1

I have an python program that works like this:

  1. Initialize data

  2. Call outside software to calculate outcome of data (using subprocess), read back in outside software's output

  3. manipulate output, prep it for going back to step 1.

I want to parallelize step 2 in a cluster environment (slurm), with it using a many-node environment.

I was trying to find the easiest approach to this, as I don't think subprocess will automatically use multiple nodes if allocated to the python program in a batch file.

I tried using dask-jobqueue, however this relies on creating a batch file for every worker, meaning I would have to make 10s of batch file calls and wait for them all to catch up to the code to utilize them all.

I was wondering if anyone has any advice, as this seems like it should be an easy thing to do.

Edit: this is more complex than just using multiprocessing, I think. This question gets at what I am trying to accomplish, I am wondering what the ideal package would be for this type of problem

  • There are many ways to do this. At the most basic level, there are two choices: 1) have your Python process make multiple simultaneous subprocess calls, each of which attacks a part of the problem as a single task, and 2) have Python make a single subprocess call to something that then breaks up the task and in turns utilizes some sort of parallelization to perform the task in parts in parallel.... – CryptoFool Apr 09 '19 at 21:26
  • #1 could be accomplished in a number of ways: a) multiple non-blocking subprocess calls in a single thread of execution, b) multiple Threads each making a subprocess call, or c) multiple multiprocessing blocks (low-overhead threads) making subprocess calls. #2 consists of almost unlimited possibilities. Maybe your cluster environment provides a natural way to do #2. If not, I'm old school, so I'd probably go with b) vs c). – CryptoFool Apr 09 '19 at 21:27
  • It appears that your question has already been asked.
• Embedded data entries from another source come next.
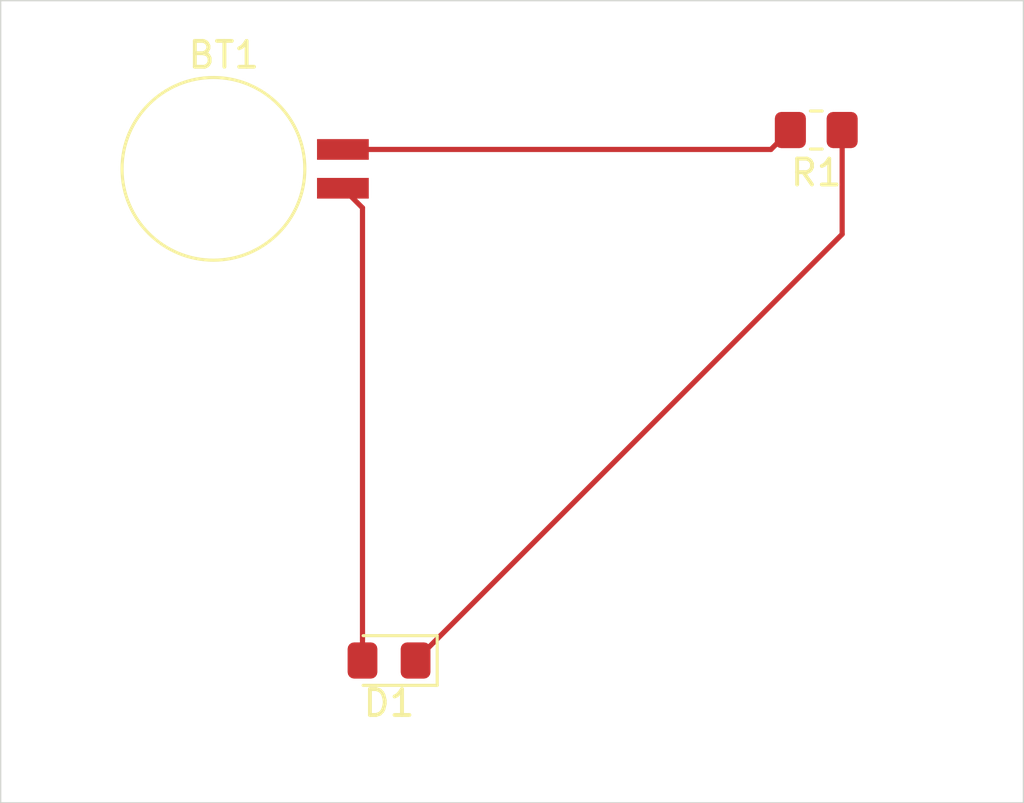
<source format=kicad_pcb>
(kicad_pcb
	(version 20240108)
	(generator "pcbnew")
	(generator_version "8.0")
	(general
		(thickness 1.6)
		(legacy_teardrops no)
	)
	(paper "A4")
	(title_block
		(title "First PCB")
		(date "2024-10-08")
		(rev "1.0")
	)
	(layers
		(0 "F.Cu" signal)
		(31 "B.Cu" signal)
		(32 "B.Adhes" user "B.Adhesive")
		(33 "F.Adhes" user "F.Adhesive")
		(34 "B.Paste" user)
		(35 "F.Paste" user)
		(36 "B.SilkS" user "B.Silkscreen")
		(37 "F.SilkS" user "F.Silkscreen")
		(38 "B.Mask" user)
		(39 "F.Mask" user)
		(40 "Dwgs.User" user "User.Drawings")
		(41 "Cmts.User" user "User.Comments")
		(42 "Eco1.User" user "User.Eco1")
		(43 "Eco2.User" user "User.Eco2")
		(44 "Edge.Cuts" user)
		(45 "Margin" user)
		(46 "B.CrtYd" user "B.Courtyard")
		(47 "F.CrtYd" user "F.Courtyard")
		(48 "B.Fab" user)
		(49 "F.Fab" user)
		(50 "User.1" user)
		(51 "User.2" user)
		(52 "User.3" user)
		(53 "User.4" user)
		(54 "User.5" user)
		(55 "User.6" user)
		(56 "User.7" user)
		(57 "User.8" user)
		(58 "User.9" user)
	)
	(setup
		(pad_to_mask_clearance 0)
		(allow_soldermask_bridges_in_footprints no)
		(pcbplotparams
			(layerselection 0x00010fc_ffffffff)
			(plot_on_all_layers_selection 0x0000000_00000000)
			(disableapertmacros no)
			(usegerberextensions no)
			(usegerberattributes yes)
			(usegerberadvancedattributes yes)
			(creategerberjobfile yes)
			(dashed_line_dash_ratio 12.000000)
			(dashed_line_gap_ratio 3.000000)
			(svgprecision 4)
			(plotframeref no)
			(viasonmask no)
			(mode 1)
			(useauxorigin no)
			(hpglpennumber 1)
			(hpglpenspeed 20)
			(hpglpendiameter 15.000000)
			(pdf_front_fp_property_popups yes)
			(pdf_back_fp_property_popups yes)
			(dxfpolygonmode yes)
			(dxfimperialunits yes)
			(dxfusepcbnewfont yes)
			(psnegative no)
			(psa4output no)
			(plotreference yes)
			(plotvalue yes)
			(plotfptext yes)
			(plotinvisibletext no)
			(sketchpadsonfab no)
			(subtractmaskfromsilk no)
			(outputformat 1)
			(mirror no)
			(drillshape 1)
			(scaleselection 1)
			(outputdirectory "")
		)
	)
	(net 0 "")
	(net 1 "Net-(BT1-+)")
	(net 2 "Net-(BT1--)")
	(net 3 "Net-(D1-K)")
	(footprint "Diode_SMD:D_0805_2012Metric_Pad1.15x1.40mm_HandSolder" (layer "F.Cu") (at 38 61 180))
	(footprint "Resistor_SMD:R_0805_2012Metric_Pad1.20x1.40mm_HandSolder" (layer "F.Cu") (at 54.5 40.5 180))
	(footprint "Battery:BatteryHolder_Seiko_MS621F" (layer "F.Cu") (at 36.218102 42))
	(gr_rect
		(start 23 35.5)
		(end 62.5 66.5)
		(stroke
			(width 0.05)
			(type default)
		)
		(fill none)
		(layer "Edge.Cuts")
		(uuid "85e9222a-5ab7-4b8e-95f6-ea4ab75a22fb")
	)
	(segment
		(start 36.218102 41.25)
		(end 52.75 41.25)
		(width 0.2)
		(layer "F.Cu")
		(net 1)
		(uuid "4f197a45-586f-4155-8a4d-c56b7e95e53a")
	)
	(segment
		(start 52.75 41.25)
		(end 53.5 40.5)
		(width 0.2)
		(layer "F.Cu")
		(net 1)
		(uuid "f86642cc-ed49-41be-a30f-4ab8a9979a70")
	)
	(segment
		(start 36.218102 42.75)
		(end 36.1 42.868102)
		(width 0.2)
		(layer "F.Cu")
		(net 2)
		(uuid "629a1b5f-d24d-4e86-b5d7-aeead4dbc6ec")
	)
	(segment
		(start 36.975 61)
		(end 36.975 43.506898)
		(width 0.2)
		(layer "F.Cu")
		(net 2)
		(uuid "eda89426-037d-4eff-a0d1-e6f0476a923a")
	)
	(segment
		(start 36.975 43.506898)
		(end 36.218102 42.75)
		(width 0.2)
		(layer "F.Cu")
		(net 2)
		(uuid "fe5c0f16-e2be-4afb-a7cb-826afeaeca32")
	)
	(segment
		(start 55.5 44.525)
		(end 39.025 61)
		(width 0.2)
		(layer "F.Cu")
		(net 3)
		(uuid "9b431e5e-6ac9-475c-922a-e85d5e01c587")
	)
	(segment
		(start 55.5 40.5)
		(end 55.5 44.525)
		(width 0.2)
		(layer "F.Cu")
		(net 3)
		(uuid "a7818057-3d75-4788-912f-7b7fe7a88ca6")
	)
)

</source>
Check out this post. - This post seems to address all three of the possibilities I mentioned... – CryptoFool Apr 09 '19 at 21:35
  • Possible duplicate of [Python threading multiple bash subprocesses?](https://stackoverflow.com/questions/14533458/python-threading-multiple-bash-subprocesses) – CryptoFool Apr 09 '19 at 21:35
  • 1
    Thank you for the responses. Does subprocess take advantage of multiple nodes available to it on a cluster? – sealpancake Apr 09 '19 at 21:51
  • No, not directly. subprocess itself just launches a shell (usually Bash) and executes a single command in that shell. - (well, technically, by default it doesn't even use a shell...it executes a command directly. See the "shell" parameter to the various subprocess calls in the docs for that module). – CryptoFool Apr 09 '19 at 22:01
  • Sorry, perhaps I was not clear. I want to parallelize my subprocess calls across nodes, through (most likely) some sort of distributed programming way (MPI, dask, etc.) – sealpancake Apr 09 '19 at 22:04
  • Sorry. I was vague in my prior comment that I deleted. If you used subprocesses, you'd be executing a local command, but then turning around and running something that dispatched to a remote machine, like 'ssh'. There are 'ssh' libraries for doing this. I've used Fabric to do this. It takes a host name or IP and allows you "talk" to a remote machine. That might work for your purpose. – CryptoFool Apr 09 '19 at 22:09
  • I haven't done this specific thing using Python. I just Googled for "python distributed computing" and came up with quite a few things. Like : http://dispy.sourceforge.net/. Perform that google search. There's lots of good stuff on the first page. - this is a very broad subject. There aren't even just "a few", much less one right way to do this. What would work "best" for you would be a function of your exact use case. – CryptoFool Apr 09 '19 at 22:13
  • Took a quick look at Dask. That seems at first glance to be just for multiprocessing on a single host. - also check out [Fabric](http://www.fabfile.org/) - sorry I don't have a "sure, just do this!' answer. – CryptoFool Apr 09 '19 at 22:18
  • Thanks, this helps. I will update with what I did once I figure it all out – sealpancake Apr 10 '19 at 23:19
  • Cool. I'd love to hear what solution you pick and how it works out for you. – CryptoFool Apr 10 '19 at 23:20

1 Answers1

2

It seems the best way to approach this problem depends wildly on the capacity of the cluster size, environment, etc. that you are working with. The best case for me was to use MPI4py, which will isolate my subprocess calls and use them across my X amount of nodes (step 2), and have my head node run the rest of the code (Steps 1&3). This allows my slurm reservation to stay constant, rather than having to request nodes at every loop, or request nodes during the program run (like dask-jobqueue).